# 8086 programming



## shivi4 (Sep 14, 2005)

i want to make simple program for 8086 using masm


can anyone help me how to use masm and make a simple program like adding two number from 
memory


i know only hll like java,c/c++


----------



## shivi4 (Sep 14, 2005)

i have install masm 32 editor


----------



## Techmastro (Sep 14, 2005)

I think you need to learn Assembly language first.


----------



## abhishekkulkarni (Sep 14, 2005)

Okay I know Assembly Language Programming ( ALP ) , since we had it in junior college ...  8) 

But I do not know what you mean by "masm" ..   

Is it an 8086 Microprocessor software simulator ? 

If you have any queries regarding ALP feel free to ask me...


----------



## Guest (Sep 14, 2005)

very good .. and there is a simulator available for it as i used in my college .. dont knw frm wer you can download.. so google it..


----------



## Guest (Sep 14, 2005)

very good .. and there is a simulator available for it as i used in my college .. dont knw frm wer you can download.. so google it..


----------



## Sarwesh (Sep 14, 2005)

Well! U can use Emu 8086::

*Features::*

emu8086 combines an advanced source editor, assembler and step by step tutorials. 

Emulator runs programs on a Virtual PC, this completely blocks your program from accessing real hardware. 

This program is extremely helpful for those who just begin to study assembly language. 

Everything for learning assembly language in one pack!

I also used the same soft in 3rd year of my engineering ::

Link :: www.emu8086.com


----------



## ApoCalypse (Sep 14, 2005)

@abhishek
masm stands for microsoft assembler

@shivi
is it just the code you're looking for or the explanation as well?

i'll try and give you the assembly language code asap...i have it on my college server

as for the masm part
you have to learn the operation of masm32 editor on your own.


----------



## Techmastro (Sep 15, 2005)

Could anybody suggest me a good 8085 stimulator.
I have both 8085 & 8086 in my course


----------



## Tech&ME (Sep 15, 2005)

Ya even I did learnt the 8085 ALP programming using Kanitkars book, ya that green color book.
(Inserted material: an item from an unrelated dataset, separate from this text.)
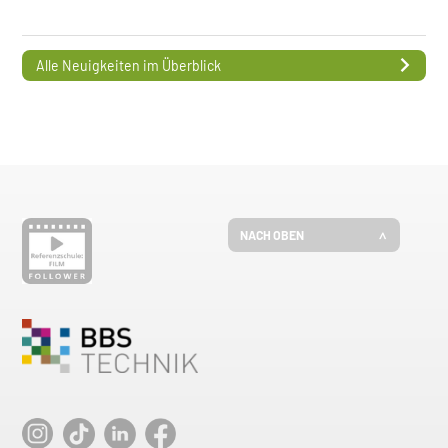
Alle Neuigkeiten im Überblick
NACH OBEN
I don't think it hard and only requires you to understand the menmonics. For example the memory is the register here. look around and try to figure out what is 'hl pair' and other jargons. 
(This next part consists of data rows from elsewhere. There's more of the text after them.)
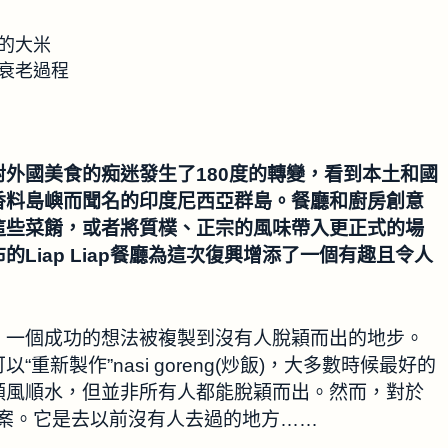
的大米
衰老過程
外國美食的痴迷發生了180度的轉變，看到本土和國
香料島嶼而聞名的印度尼西亞群島。餐廳和廚房創意
這些菜餚，或者將質樸、正宗的風味帶入更正式的場
Liap Liap餐廳為這次復興增添了一個有趣且令人
；一個成功的想法被複製到沒有人脫穎而出的地步。
新製作”nasi goreng(炒飯)，大多數時候最好的
順風順水，但並非所有人都能脫穎而出。然而，對於
解決方案。它是去以前沒有人去過的地方……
I am not into ALP programming as of now, it has been already about 4 years or so... so i don't really remember the menmonics. 
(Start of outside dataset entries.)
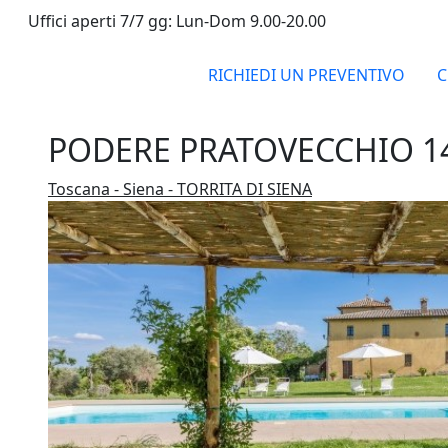
Uffici aperti 7/7 gg: Lun-Dom 9.00-20.00
RICHIEDI UN PREVENTIVO
C
PODERE PRATOVECCHIO 1
Toscana - Siena - TORRITA DI SIENA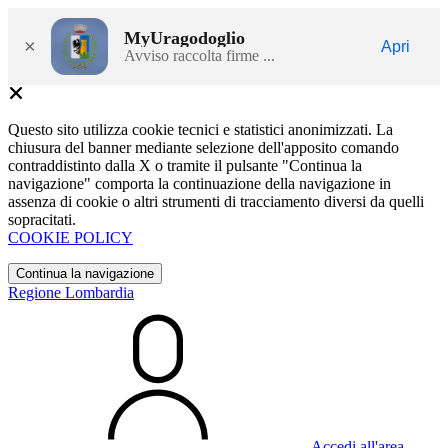
MyUragodoglio
×
Apri
Avviso raccolta firme ...
Questo sito utilizza cookie tecnici e statistici anonimizzati. La
chiusura del banner mediante selezione dell'apposito comando
contraddistinto dalla X o tramite il pulsante "Continua la
navigazione" comporta la continuazione della navigazione in
assenza di cookie o altri strumenti di tracciamento diversi da quelli
sopracitati.
COOKIE POLICY
Continua la navigazione
Regione Lombardia
Accedi all'area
Anyway you can go by the google way .... there are lots of tutorial on the net.


----------



## Sarwesh (Sep 15, 2005)

Well its one & only world wide used soft from an Indian Abhijit & I guess with help of Infotech::

*MICROPROCESSOR SIMULATOR 8085 FOR WINDOWS 3.0*

*FEATURES::*

::User friendly and intuitive, it offers complete transparency of the 

::Registers, Flags and Stack.

::Offers easy coding through a Code Key Pad with complete input  validation.

::Offers easy and extensive debugging including Breakpoints and Profiling.

::Supports Hex / Obj Files.

::Also features an Assembler Text Editor with Syntax highlighting.

::The software is compact and is available in Multiple languages.

::Well designed and detailed Help File.


But Its not free.........


----------



## Tech&ME (Sep 15, 2005)

Sarwesh said:
			
		

> MICROPROCESSOR SIMULATOR 8085 FOR* WINDOWS 3.0*



Who uses Windows 3.0 !!!!!! NOW a days


----------



## Sarwesh (Sep 15, 2005)

Tech&ME

Who uses Windows 3.0 !!!!!! NOW a days

*Well! than tell me what's the latest*


----------



## akshar (Sep 15, 2005)

*Use tasm and Td*

I am using tasm and td for ALP.

I also refered the 'Art of assembly' book to dig deep in asm.


The best way to learn assembly is by analyzing code written by others.


----------